### REQUEST 1
Decide whether each statement below agrees with the passage on the Qlip compiler. For each, answer yes or no and quote the deciding words of the passage. (a) Compiled models can be saved to disk and reused. (b) The Qlip compiler works by JIT compilation. (c) Compiling a model by blocks reduces memory usage during compilation.

### PROVIDED PASSAGE
>>>>

Compile the model/blocks with model.compile().

Step 5: Saving and Running Inference

Save the compiled model to a file for fast cold start.
Run inference of the compiled model as you would with the original PyTorch model.

Why to use Qlip compiler?

Significant acceleration of inference on NVIDIA GPUs.
Not JIT compilation. Compiled models can be saved to disk and reused with minimal cold start time.
Support of dynamic shapes and optimization for specific performance critical inputs.
Allows to mix PyTorch code and multiple compiled models in a single pipeline with full memory reusage.
Natively supports compilation of models with quantized weights and activations produced by Quantization API and Quantization Algorithms.
Supports compilation of models by blocks, allowing to optimize specific parts of the model separately and reduce memory usage during compilation.
Supports compilation of models to float32, float16 and bfloat16 data types.
Supports compilation of mixed-precision models mixing w8a8, w4a16, w16a16 and float16, bfloat16 data types.

<<<<

### REQUEST 2
Put lines from the records into a Markdown table with the columns Row and Line, leaving out blank lines. Begin at the line in the records that contains "En esta gráfica podemos o" and stop after the line that contains "manifestaron dolor en ningún".

### DATA UNDER STUDY
>>>>

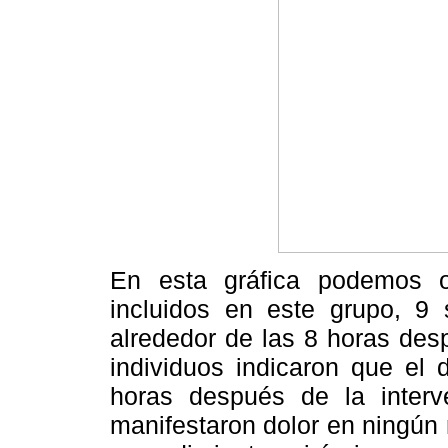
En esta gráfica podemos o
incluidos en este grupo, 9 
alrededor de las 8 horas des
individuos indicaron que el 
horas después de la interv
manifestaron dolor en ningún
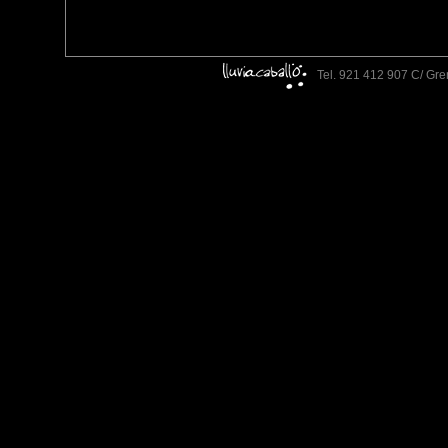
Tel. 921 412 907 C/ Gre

<<<<
>>>>

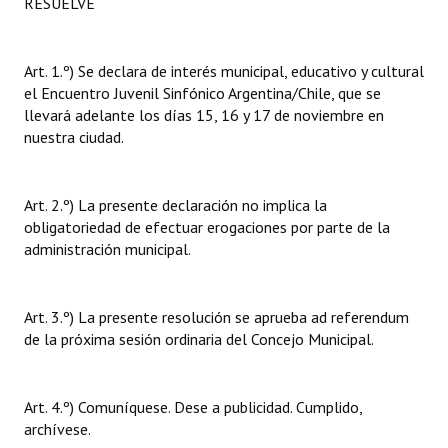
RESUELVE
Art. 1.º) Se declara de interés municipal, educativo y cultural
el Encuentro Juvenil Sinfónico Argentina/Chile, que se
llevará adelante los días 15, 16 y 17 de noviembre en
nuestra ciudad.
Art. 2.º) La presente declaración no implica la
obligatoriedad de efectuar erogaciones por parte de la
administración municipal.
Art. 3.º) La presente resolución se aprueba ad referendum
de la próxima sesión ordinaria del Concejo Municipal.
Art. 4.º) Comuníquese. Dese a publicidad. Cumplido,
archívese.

<<<<
>>>>

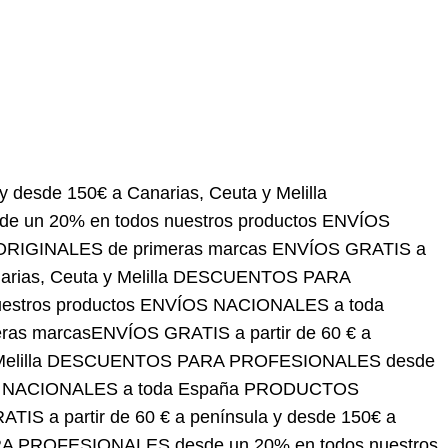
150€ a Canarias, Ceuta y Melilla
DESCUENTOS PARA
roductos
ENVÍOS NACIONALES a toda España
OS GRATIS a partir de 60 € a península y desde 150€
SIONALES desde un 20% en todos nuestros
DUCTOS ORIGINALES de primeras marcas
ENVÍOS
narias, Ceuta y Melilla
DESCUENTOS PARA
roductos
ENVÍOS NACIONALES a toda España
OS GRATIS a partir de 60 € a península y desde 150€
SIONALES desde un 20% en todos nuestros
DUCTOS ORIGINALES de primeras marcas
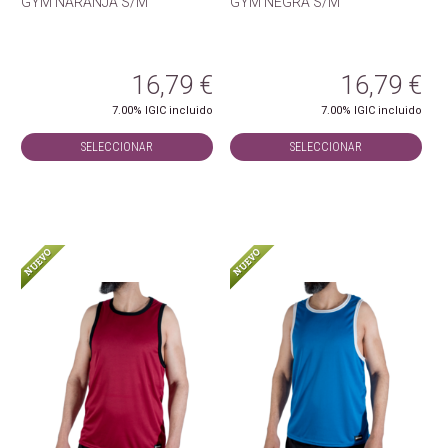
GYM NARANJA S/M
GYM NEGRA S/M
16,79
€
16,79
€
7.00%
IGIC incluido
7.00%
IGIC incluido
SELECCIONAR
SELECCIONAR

<<<<

### FINAL ANSWER 1
(a) Yes: "Compiled models can be saved to disk and reused with minimal cold start time."
(b) No: "Not JIT compilation."
(c) Yes: "allowing to optimize specific parts of the model separately and reduce memory usage during compilation"

### FINAL ANSWER 2
| Row | Line |
|---|---|
| 1 | En esta gráfica podemos o |
| 2 | incluidos en este grupo, 9  |
| 3 | alrededor de las 8 horas des |
| 4 | individuos indicaron que el  |
| 5 | horas después de la interv |
| 6 | manifestaron dolor en ningún |